== Segment start ==

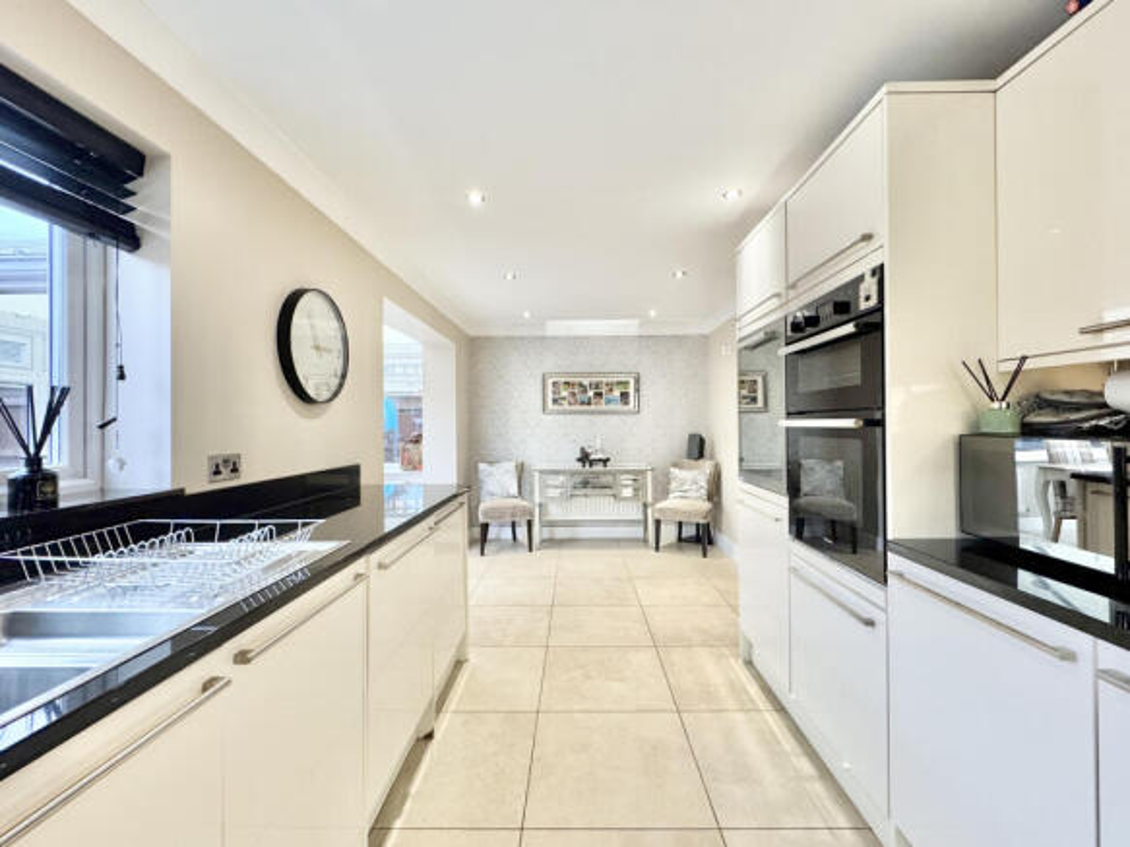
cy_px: 424
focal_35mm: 14
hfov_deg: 102.1
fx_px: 457
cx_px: 565
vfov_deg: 85.7
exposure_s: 1/100
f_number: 2.2
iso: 250
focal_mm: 2.22
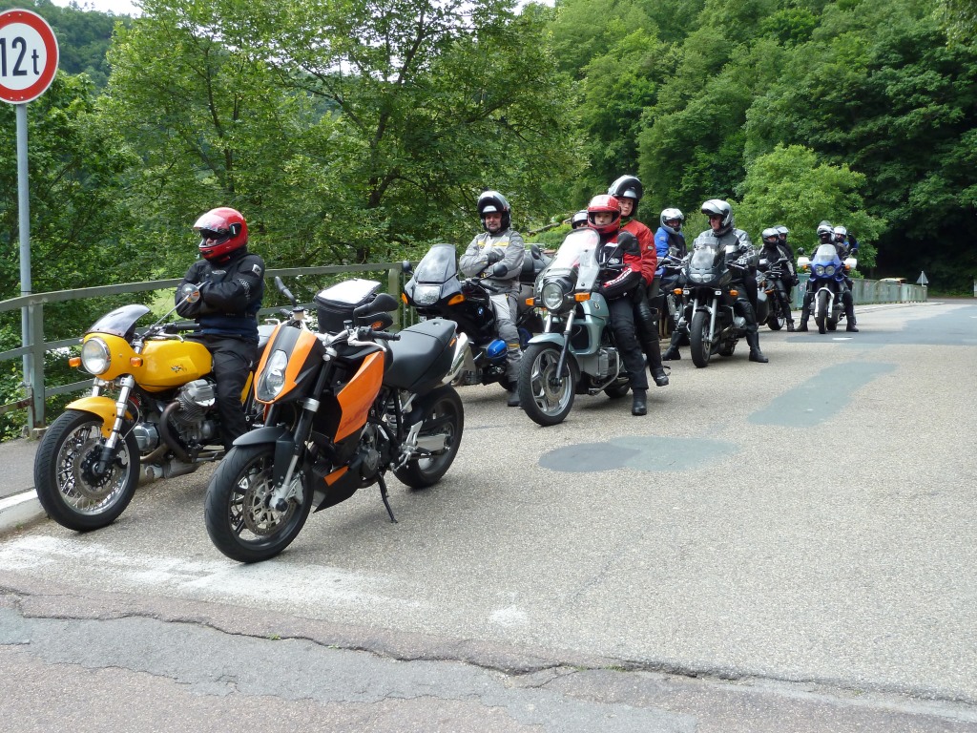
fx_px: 1129
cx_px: 488
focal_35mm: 40
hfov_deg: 46.8
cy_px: 366
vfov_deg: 36.0
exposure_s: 1/250
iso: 160
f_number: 4
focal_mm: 6.5
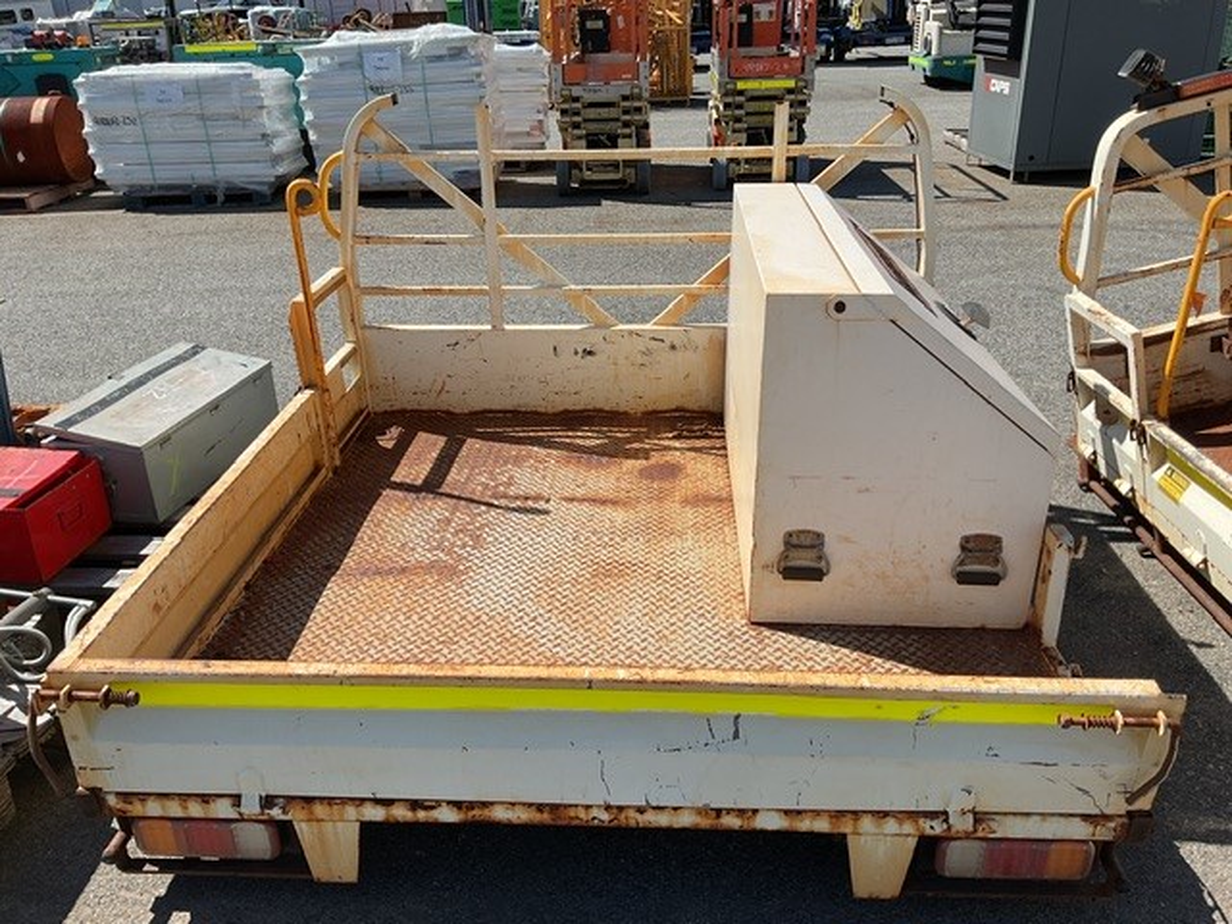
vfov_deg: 48.2
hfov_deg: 61.7
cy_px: 462
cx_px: 616
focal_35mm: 29
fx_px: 1032
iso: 16
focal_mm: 3
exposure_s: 1/2058
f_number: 1.8
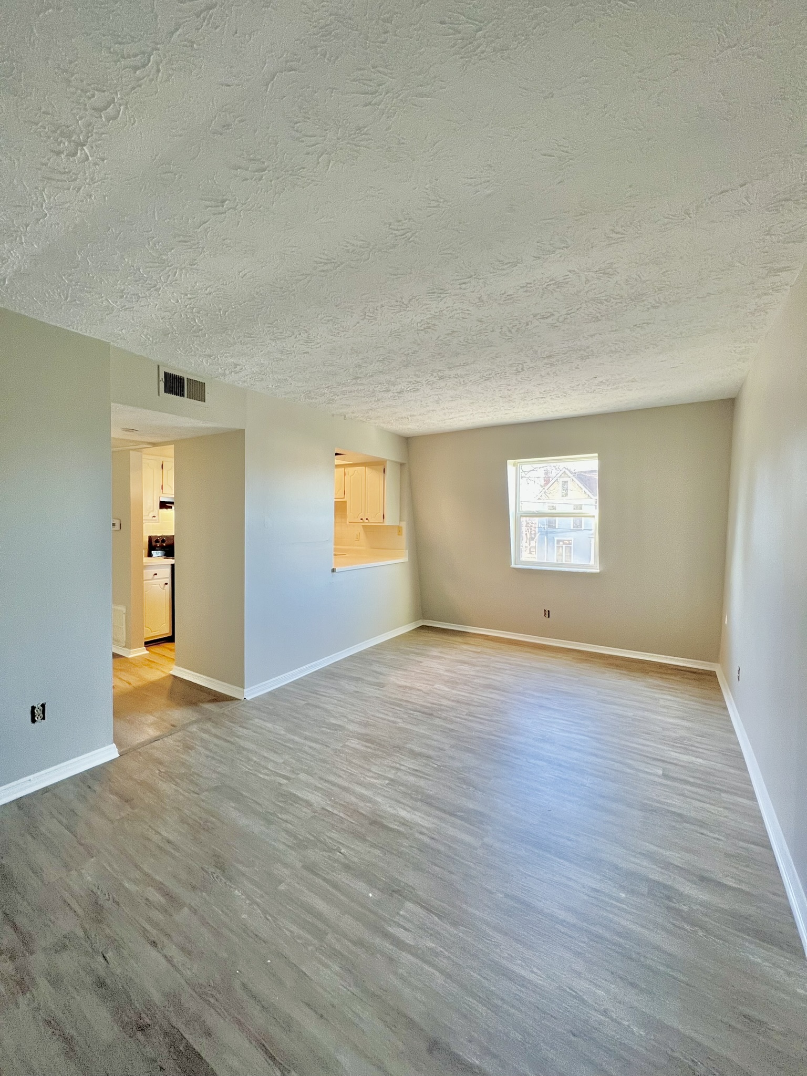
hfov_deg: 89.9
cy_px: 538
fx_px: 404
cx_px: 404
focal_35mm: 13
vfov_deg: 106.2
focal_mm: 1.57
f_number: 1.8
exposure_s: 1/60
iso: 250
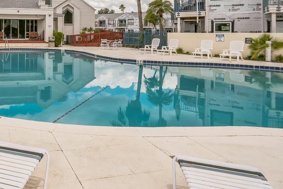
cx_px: 40
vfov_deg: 43.5
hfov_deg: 58.1
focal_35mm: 28
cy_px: 29
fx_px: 220
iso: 160
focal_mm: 10
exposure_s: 1/1250
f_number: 8
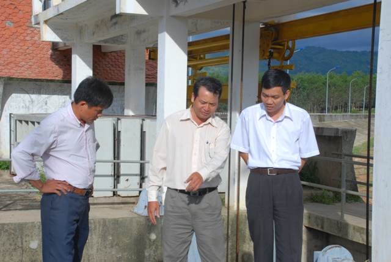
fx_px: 783
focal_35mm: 72
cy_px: 131
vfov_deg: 19.0
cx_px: 196
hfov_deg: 28.0
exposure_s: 1/250
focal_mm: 48
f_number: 13
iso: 250
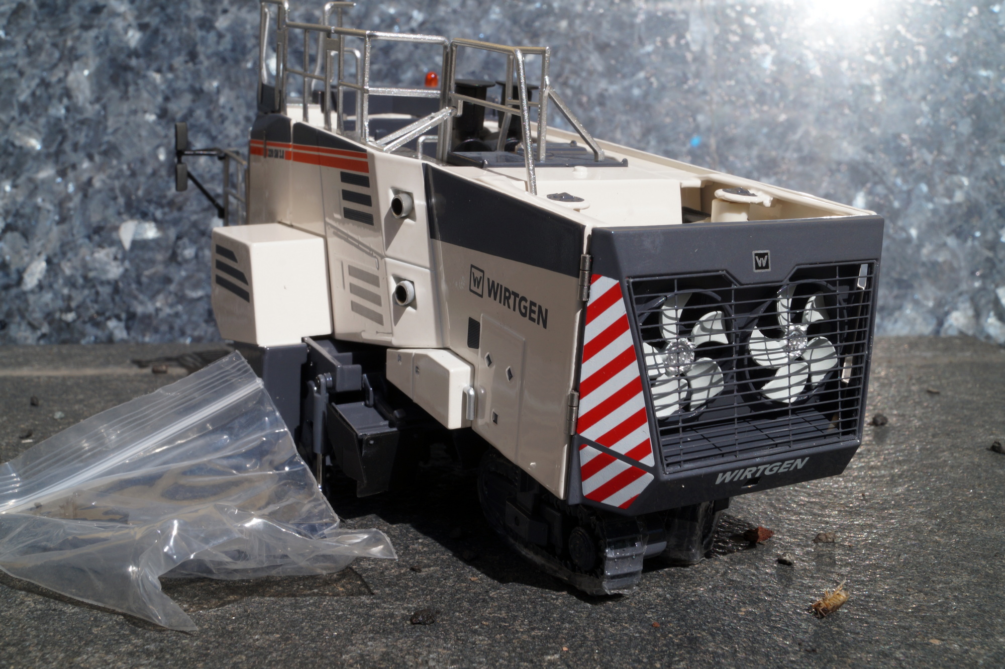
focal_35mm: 42
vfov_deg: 31.9
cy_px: 334
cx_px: 502
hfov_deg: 46.4
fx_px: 1172
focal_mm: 28
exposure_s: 1/60
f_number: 20
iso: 100
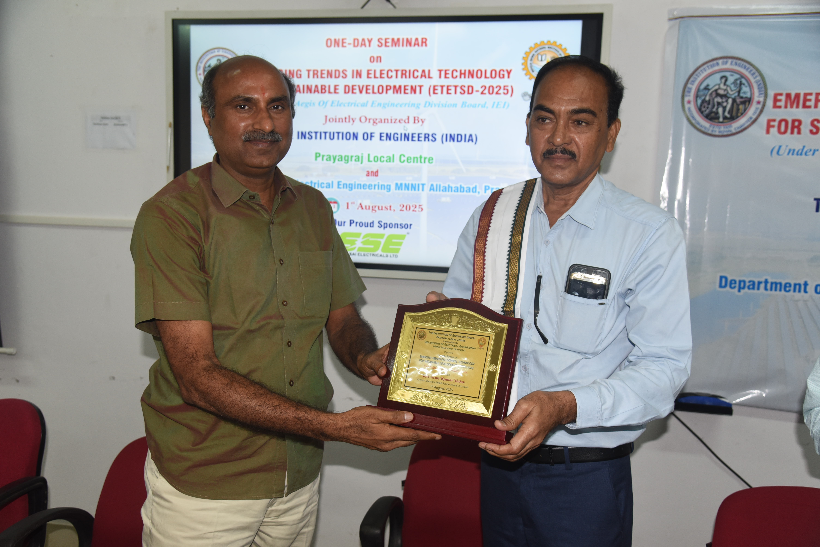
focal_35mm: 35
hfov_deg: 54.4
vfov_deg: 37.9
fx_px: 797
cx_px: 410
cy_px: 274
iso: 800
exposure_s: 1/100
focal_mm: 35
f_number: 4.5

== Segment end ==

- [Problem details]: Beginning at the line that contains "focal_35mm: 35" and ending at the last line above, copy each line without any change.

- [Answer to the problem]:
focal_35mm: 35
hfov_deg: 54.4
vfov_deg: 37.9
fx_px: 797
cx_px: 410
cy_px: 274
iso: 800
exposure_s: 1/100
focal_mm: 35
f_number: 4.5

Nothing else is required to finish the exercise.